Update the material below so that every "Return masks as SVG" reads "Provide the outlines as SVG paths", and leave all other text unchanged.

### Records shown
________________
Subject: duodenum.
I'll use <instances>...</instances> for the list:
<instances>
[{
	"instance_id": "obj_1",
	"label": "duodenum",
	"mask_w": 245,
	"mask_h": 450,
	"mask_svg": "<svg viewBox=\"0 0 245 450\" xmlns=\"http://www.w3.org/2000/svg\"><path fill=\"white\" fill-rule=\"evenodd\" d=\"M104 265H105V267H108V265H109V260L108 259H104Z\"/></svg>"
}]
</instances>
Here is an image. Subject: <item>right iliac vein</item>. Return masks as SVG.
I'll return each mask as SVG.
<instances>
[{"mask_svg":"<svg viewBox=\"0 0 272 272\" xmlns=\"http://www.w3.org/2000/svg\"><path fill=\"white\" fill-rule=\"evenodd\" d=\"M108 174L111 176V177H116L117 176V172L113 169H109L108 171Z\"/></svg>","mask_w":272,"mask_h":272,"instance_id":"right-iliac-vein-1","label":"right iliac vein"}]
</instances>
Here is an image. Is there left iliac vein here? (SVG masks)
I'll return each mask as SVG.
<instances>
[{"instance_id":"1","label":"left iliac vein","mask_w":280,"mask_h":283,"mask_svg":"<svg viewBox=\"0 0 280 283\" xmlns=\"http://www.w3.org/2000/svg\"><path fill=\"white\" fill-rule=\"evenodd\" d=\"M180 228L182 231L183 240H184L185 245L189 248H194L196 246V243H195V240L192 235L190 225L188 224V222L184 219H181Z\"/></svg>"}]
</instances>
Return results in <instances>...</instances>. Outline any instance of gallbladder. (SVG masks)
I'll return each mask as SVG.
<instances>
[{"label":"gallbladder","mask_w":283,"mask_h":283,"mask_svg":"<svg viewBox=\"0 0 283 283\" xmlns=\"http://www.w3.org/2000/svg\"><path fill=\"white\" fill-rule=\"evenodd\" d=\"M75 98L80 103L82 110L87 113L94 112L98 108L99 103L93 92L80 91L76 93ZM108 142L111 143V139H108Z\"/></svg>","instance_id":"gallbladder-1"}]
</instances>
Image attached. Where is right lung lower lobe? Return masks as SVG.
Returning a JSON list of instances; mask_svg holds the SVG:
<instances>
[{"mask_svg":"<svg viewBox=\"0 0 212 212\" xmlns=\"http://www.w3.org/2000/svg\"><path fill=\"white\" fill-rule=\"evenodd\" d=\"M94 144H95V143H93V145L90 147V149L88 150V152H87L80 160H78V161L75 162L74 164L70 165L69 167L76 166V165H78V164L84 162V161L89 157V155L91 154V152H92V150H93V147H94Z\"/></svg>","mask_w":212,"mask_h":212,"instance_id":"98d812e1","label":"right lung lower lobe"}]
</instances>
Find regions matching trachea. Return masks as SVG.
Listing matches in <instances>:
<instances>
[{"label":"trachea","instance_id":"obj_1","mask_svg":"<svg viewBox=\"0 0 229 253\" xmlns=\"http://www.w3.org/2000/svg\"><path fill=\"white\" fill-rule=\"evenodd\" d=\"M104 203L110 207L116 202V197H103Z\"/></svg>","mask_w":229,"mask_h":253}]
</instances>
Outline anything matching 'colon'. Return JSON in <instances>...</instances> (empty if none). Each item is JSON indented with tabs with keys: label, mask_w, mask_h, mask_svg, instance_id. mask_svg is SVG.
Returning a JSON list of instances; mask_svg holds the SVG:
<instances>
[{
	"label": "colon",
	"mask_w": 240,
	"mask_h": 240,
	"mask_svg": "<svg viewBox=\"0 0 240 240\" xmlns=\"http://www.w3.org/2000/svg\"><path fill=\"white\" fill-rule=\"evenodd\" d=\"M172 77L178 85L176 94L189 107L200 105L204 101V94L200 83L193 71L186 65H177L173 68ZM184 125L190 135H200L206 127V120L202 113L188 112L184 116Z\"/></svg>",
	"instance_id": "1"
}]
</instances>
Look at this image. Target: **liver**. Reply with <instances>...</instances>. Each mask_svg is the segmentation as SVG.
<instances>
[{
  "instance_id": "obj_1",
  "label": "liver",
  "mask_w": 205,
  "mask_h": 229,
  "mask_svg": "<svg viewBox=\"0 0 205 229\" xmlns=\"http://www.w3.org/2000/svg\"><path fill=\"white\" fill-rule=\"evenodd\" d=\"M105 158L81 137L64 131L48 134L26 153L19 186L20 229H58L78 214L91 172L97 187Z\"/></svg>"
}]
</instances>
________________
### The solution
Subject: duodenum.
I'll use <instances>...</instances> for the list:
<instances>
[{
	"instance_id": "obj_1",
	"label": "duodenum",
	"mask_w": 245,
	"mask_h": 450,
	"mask_svg": "<svg viewBox=\"0 0 245 450\" xmlns=\"http://www.w3.org/2000/svg\"><path fill=\"white\" fill-rule=\"evenodd\" d=\"M104 265H105V267H108V265H109V260L108 259H104Z\"/></svg>"
}]
</instances>
Here is an image. Subject: <item>right iliac vein</item>. Provide the outlines as SVG paths.
I'll return each mask as SVG.
<instances>
[{"mask_svg":"<svg viewBox=\"0 0 272 272\" xmlns=\"http://www.w3.org/2000/svg\"><path fill=\"white\" fill-rule=\"evenodd\" d=\"M108 174L111 176V177H116L117 176V172L113 169H109L108 171Z\"/></svg>","mask_w":272,"mask_h":272,"instance_id":"right-iliac-vein-1","label":"right iliac vein"}]
</instances>
Here is an image. Is there left iliac vein here? (SVG masks)
I'll return each mask as SVG.
<instances>
[{"instance_id":"1","label":"left iliac vein","mask_w":280,"mask_h":283,"mask_svg":"<svg viewBox=\"0 0 280 283\" xmlns=\"http://www.w3.org/2000/svg\"><path fill=\"white\" fill-rule=\"evenodd\" d=\"M180 228L182 231L183 240H184L185 245L189 248H194L196 246V243H195V240L192 235L190 225L188 224V222L184 219H181Z\"/></svg>"}]
</instances>
Return results in <instances>...</instances>. Outline any instance of gallbladder. (SVG masks)
I'll return each mask as SVG.
<instances>
[{"label":"gallbladder","mask_w":283,"mask_h":283,"mask_svg":"<svg viewBox=\"0 0 283 283\" xmlns=\"http://www.w3.org/2000/svg\"><path fill=\"white\" fill-rule=\"evenodd\" d=\"M75 98L80 103L82 110L87 113L94 112L98 108L99 103L93 92L80 91L76 93ZM108 142L111 143V139H108Z\"/></svg>","instance_id":"gallbladder-1"}]
</instances>
Image attached. Where is right lung lower lobe? Provide the outlines as SVG paths.
Returning a JSON list of instances; mask_svg holds the SVG:
<instances>
[{"mask_svg":"<svg viewBox=\"0 0 212 212\" xmlns=\"http://www.w3.org/2000/svg\"><path fill=\"white\" fill-rule=\"evenodd\" d=\"M94 144H95V143H93V145L90 147V149L88 150V152H87L80 160H78V161L75 162L74 164L70 165L69 167L76 166V165H78V164L84 162V161L89 157V155L91 154V152H92V150H93V147H94Z\"/></svg>","mask_w":212,"mask_h":212,"instance_id":"98d812e1","label":"right lung lower lobe"}]
</instances>
Find regions matching trachea. Provide the outlines as SVG paths.
Listing matches in <instances>:
<instances>
[{"label":"trachea","instance_id":"obj_1","mask_svg":"<svg viewBox=\"0 0 229 253\" xmlns=\"http://www.w3.org/2000/svg\"><path fill=\"white\" fill-rule=\"evenodd\" d=\"M104 203L110 207L116 202V197H103Z\"/></svg>","mask_w":229,"mask_h":253}]
</instances>
Outline anything matching 'colon'. Return JSON in <instances>...</instances> (empty if none). Each item is JSON indented with tabs with keys: label, mask_w, mask_h, mask_svg, instance_id. mask_svg is SVG.
Returning a JSON list of instances; mask_svg holds the SVG:
<instances>
[{
	"label": "colon",
	"mask_w": 240,
	"mask_h": 240,
	"mask_svg": "<svg viewBox=\"0 0 240 240\" xmlns=\"http://www.w3.org/2000/svg\"><path fill=\"white\" fill-rule=\"evenodd\" d=\"M172 77L178 85L176 94L189 107L200 105L204 101V94L200 83L193 71L186 65H177L173 68ZM184 125L190 135H200L206 127V120L202 113L188 112L184 116Z\"/></svg>",
	"instance_id": "1"
}]
</instances>
Look at this image. Target: **liver**. Reply with <instances>...</instances>. Each mask_svg is the segmentation as SVG.
<instances>
[{
  "instance_id": "obj_1",
  "label": "liver",
  "mask_w": 205,
  "mask_h": 229,
  "mask_svg": "<svg viewBox=\"0 0 205 229\" xmlns=\"http://www.w3.org/2000/svg\"><path fill=\"white\" fill-rule=\"evenodd\" d=\"M105 158L81 137L64 131L48 134L26 153L19 186L20 229H58L78 214L91 172L97 187Z\"/></svg>"
}]
</instances>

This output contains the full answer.